Perusahaan teknologi terkemuka asal Jerman, Bosch, mengumumkan rencana untuk memangkas jumlah karyawannya sebanyak 5.500 orang. Dari jumlah tersebut, sekitar dua per tiga karyawan yang terdampak berasal dari Jerman.
Dalam keterangannya yang dilansir dari DPA pada Minggu, 24 November 2024, Bosch menyatakan, "Kami melihat adanya kebutuhan untuk melakukan penyesuaian." Keputusan ini diambil setelah perusahaan mengalami penurunan dalam bisnisnya, yang disebabkan oleh lesunya industri otomotif.
Bosch dikenal sebagai pemasok teknologi untuk berbagai pabrikan mobil. Divisi yang paling terdampak oleh pemutusan hubungan kerja ini adalah solusi komputasi lintas domain, yang akan mengurangi jumlah stafnya sekitar 3.500 orang.

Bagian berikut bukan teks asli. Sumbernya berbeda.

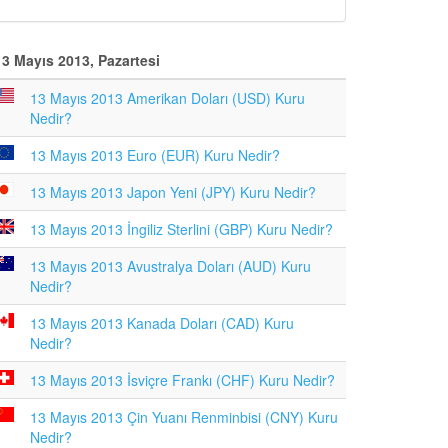
13 Mayıs 2013, Pazartesi
13 Mayıs 2013 Amerikan Doları (USD) Kuru
Nedir?
13 Mayıs 2013 Euro (EUR) Kuru Nedir?
13 Mayıs 2013 Japon Yeni (JPY) Kuru Nedir?
13 Mayıs 2013 İngiliz Sterlini (GBP) Kuru Nedir?
13 Mayıs 2013 Avustralya Doları (AUD) Kuru
Nedir?
13 Mayıs 2013 Kanada Doları (CAD) Kuru
Nedir?
13 Mayıs 2013 İsviçre Frankı (CHF) Kuru Nedir?
13 Mayıs 2013 Çin Yuanı Renminbisi (CNY) Kuru
Nedir?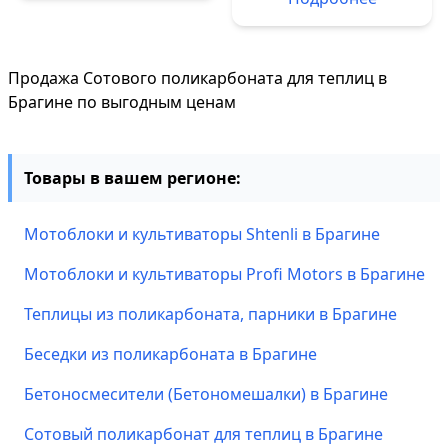
Продажа Сотового поликарбоната для теплиц в
Брагине по выгодным ценам
Товары в вашем регионе:
Мотоблоки и культиваторы Shtenli в Брагине
Мотоблоки и культиваторы Profi Motors в Брагине
Теплицы из поликарбоната, парники в Брагине
Беседки из поликарбоната в Брагине
Бетоносмесители (Бетономешалки) в Брагине
Сотовый поликарбонат для теплиц в Брагине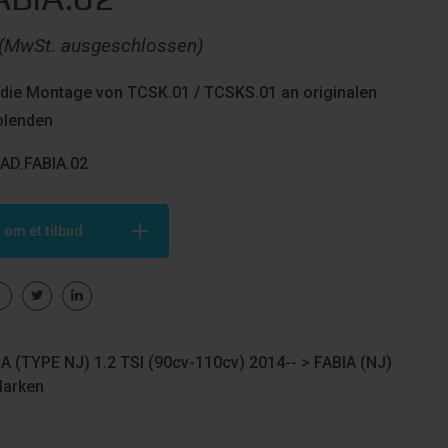
(MwSt. ausgeschlossen)
 die Montage von TCSK.01 / TCSKS.01 an originalen
blenden
) AD.FABIA.02
 om et tilbud
 (TYPE NJ) 1.2 TSI (90cv-110cv) 2014-- >
FABIA (NJ)
arken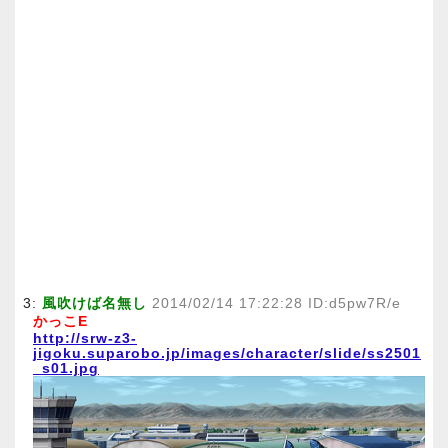
3:
風吹けば名無し
2014/02/14 17:22:28 ID:d5pw7R/e
かっこE
http://srw-z3-
jigoku.suparobo.jp/images/character/slide/ss2501
_s01.jpg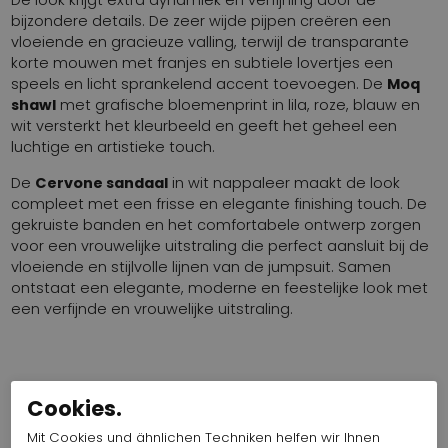
bijzondere details. De zeer wijde pijpen creëren een
vloeiende en gracieuze valling, terwijl de transparante
korte mouwen met franjes en subtiele lovertjes een
speels en licht sprankelend accent toevoegen. De
Moq
shawl
met grafische bloemenprint in lila, roze, blauw en
wit versterkt het kleurbeeld en geeft het geheel een
luchtige en artistieke touch.
De
Cervone sandaal
in wit nappaleer maakt de look
compleet met een frisse en elegante finishing touch. De
gekruiste banden en het comfortabele ontwerp zorgen
voor een vrouwelijke uitstraling die perfect aansluit bij de
vloeiende en stijlvolle lijnen van de jumpsuit. Samen
ontstaat een elegante, moderne en feestelijke look met
een verfijnde en vrouwelijke uitstraling.
Cookies.
MOQ SCHAL 510 CH-0104
Artikelnummer : 16351-1061
Mit Cookies und ähnlichen Techniken helfen wir Ihnen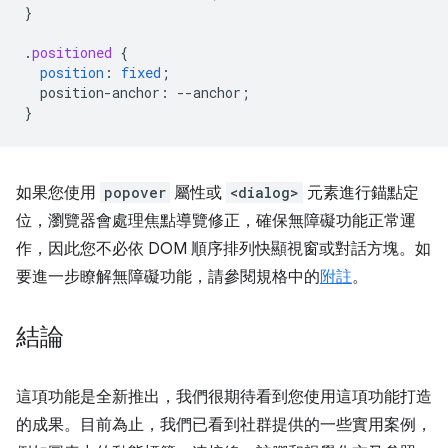
}
.
positioned
{
position
:
fixed
;
position-anchor
:
--
anchor
;
}
如果您使用
popover
屬性或
<dialog>
元素進行錨點定
位，瀏覽器會處理焦點導覽修正，確保無障礙功能正常運
作，因此您不必依 DOM 順序排列快顯視窗或對話方塊。如
要進一步瞭解無障礙功能，請參閱規格中的
附註
。
結論
這項功能是全新推出，我們很期待看到您使用這項功能打造
的成果。目前為止，我們已看到社群提供的一些實用案例，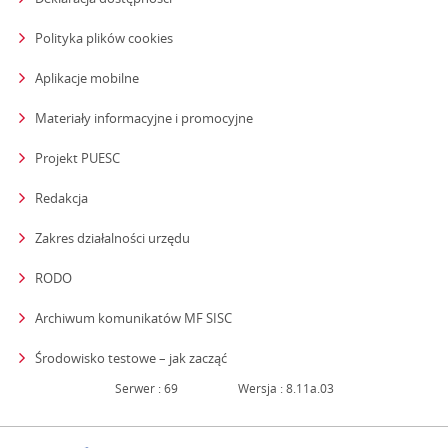
Polityka plików cookies
Aplikacje mobilne
Materiały informacyjne i promocyjne
Projekt PUESC
Redakcja
strona otwiera się w nowym oknie
Zakres działalności urzędu
RODO
Archiwum komunikatów MF SISC
strona otwiera się w nowym oknie
Środowisko testowe – jak zacząć
Serwer : 69
Wersja : 8.11a.03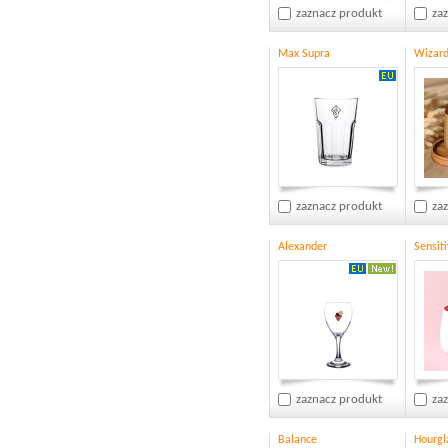
zaznacz produkt
za
Max Supra
Wizar
zaznacz produkt
za
Alexander
Sensit
zaznacz produkt
za
Balance
Hourgl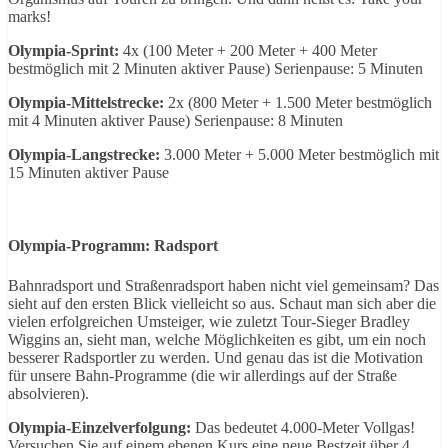
marks!
Olympia-Sprint:
4x (100 Meter + 200 Meter + 400 Meter
bestmöglich mit 2 Minuten aktiver Pause) Serienpause: 5 Minuten
Olympia-Mittelstrecke:
2x (800 Meter + 1.500 Meter bestmöglich
mit 4 Minuten aktiver Pause) Serienpause: 8 Minuten
Olympia-Langstrecke:
3.000 Meter + 5.000 Meter bestmöglich mit
15 Minuten aktiver Pause
Olympia-Programm: Radsport
Bahnradsport und Straßenradsport haben nicht viel gemeinsam? Das
sieht auf den ersten Blick vielleicht so aus. Schaut man sich aber die
vielen erfolgreichen Umsteiger, wie zuletzt Tour-Sieger Bradley
Wiggins an, sieht man, welche Möglichkeiten es gibt, um ein noch
besserer Radsportler zu werden. Und genau das ist die Motivation
für unsere Bahn-Programme (die wir allerdings auf der Straße
absolvieren).
Olympia-Einzelverfolgung:
Das bedeutet 4.000-Meter Vollgas!
Versuchen Sie auf einem ebenen Kurs eine neue Bestzeit über 4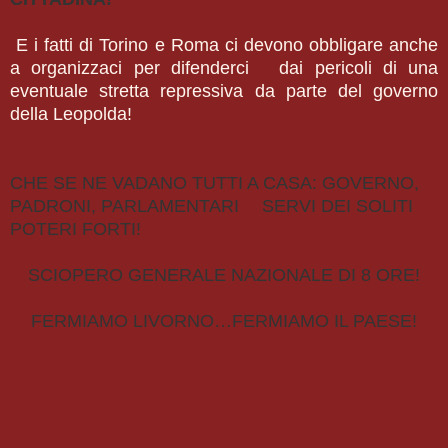
E i fatti di Torino e Roma ci devono obbligare anche
a organizzaci per difenderci dai pericoli di una
eventuale stretta repressiva da parte del governo
della Leopolda!
CHE SE NE VADANO TUTTI A CASA: GOVERNO,
PADRONI, PARLAMENTARI SERVI DEI SOLITI
POTERI FORTI!
SCIOPERO GENERALE NAZIONALE DI 8 ORE!
FERMIAMO LIVORNO…FERMIAMO IL PAESE!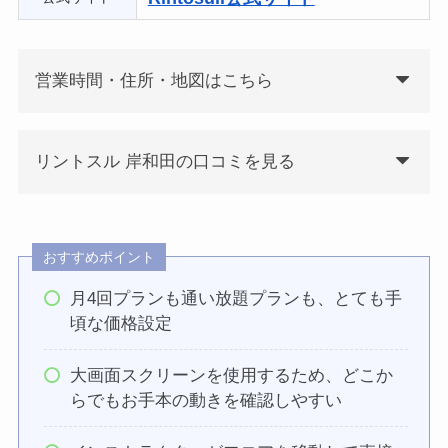
営業時間・住所・地図はこちら
リントスル 岸和田の口コミを見る
おすすめポイント
月4回プランも通い放題プランも、とても手
頃な価格設定
大画面スクリーンを使用するため、どこか
らでもお手本の動きを確認しやすい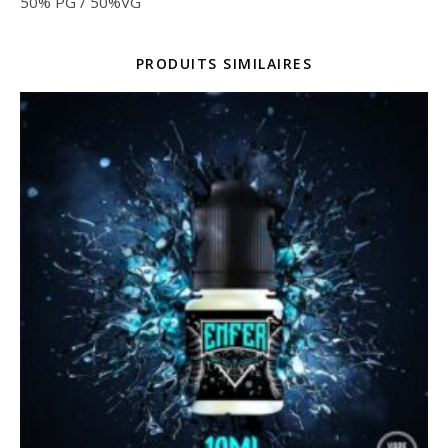
50% PG / 50%VG
PRODUITS SIMILAIRES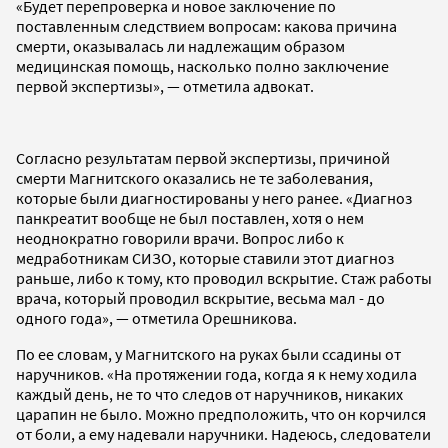
«Будет перепроверка и новое заключение по
поставленным следствием вопросам: какова причина
смерти, оказывалась ли надлежащим образом
медицинская помощь, насколько полно заключение
первой экспертизы», — отметила адвокат.
Согласно результатам первой экспертизы, причиной
смерти Магнитского оказались не те заболевания,
которые были диагностированы у него ранее. «Диагноз
панкреатит вообще не был поставлен, хотя о нем
неоднократно говорили врачи. Вопрос либо к
медработникам СИЗО, которые ставили этот диагноз
раньше, либо к тому, кто проводил вскрытие. Стаж работы
врача, который проводил вскрытие, весьма мал - до
одного года», — отметила Орешникова.
По ее словам, у Магнитского на руках были ссадины от
наручников. «На протяжении года, когда я к нему ходила
каждый день, не то что следов от наручников, никаких
царапин не было. Можно предположить, что он корчился
от боли, а ему надевали наручники. Надеюсь, следователи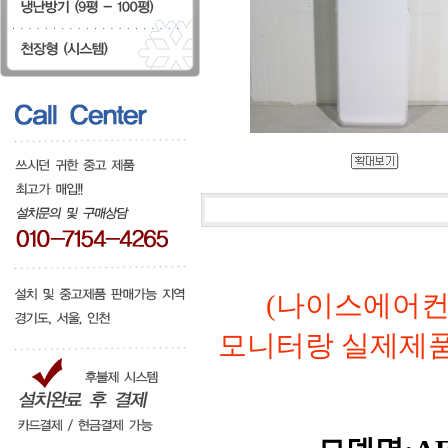
(나이스에어컨
모니터랑 실제제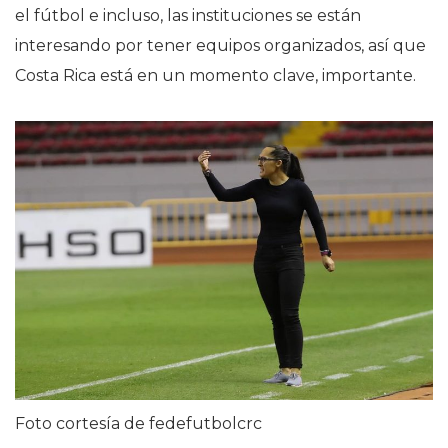
el fútbol e incluso, las instituciones se están
interesando por tener equipos organizados, así que
Costa Rica está en un momento clave, importante.
Foto cortesía de fedefutbolcrc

Selain divisi tersebut, beberapa unit lain yang juga mengalami dampak adalah unit elektromobilitas dan unit sistem kemudi. Menurut Bosch, produksi kendaraan secara global diperkirakan akan stagnan tahun ini, dengan angka sekitar 93 juta unit, bahkan mungkin mengalami penurunan dibandingkan tahun lalu.
Selain itu, dengan semakin banyaknya kendaraan listrik yang diproduksi, para produsen mobil membutuhkan lebih sedikit suku cadang. Hal ini menyebabkan Bosch mengalami kelebihan staf, karena kebutuhan akan tenaga kerja berkurang.
Lebih lanjut, pasar untuk teknologi masa depan yang diharapkan dapat berkembang juga tidak menunjukkan kemajuan seperti yang diinginkan oleh Bosch. Permintaan untuk sistem bantuan pengemudi dan teknologi mengemudi otomatis mengalami penurunan yang signifikan.
Keputusan pemangkasan pekerja ini mencerminkan tantangan yang dihadapi oleh banyak perusahaan di sektor otomotif, terutama dalam menghadapi perubahan permintaan dan kebutuhan pasar yang terus berkembang.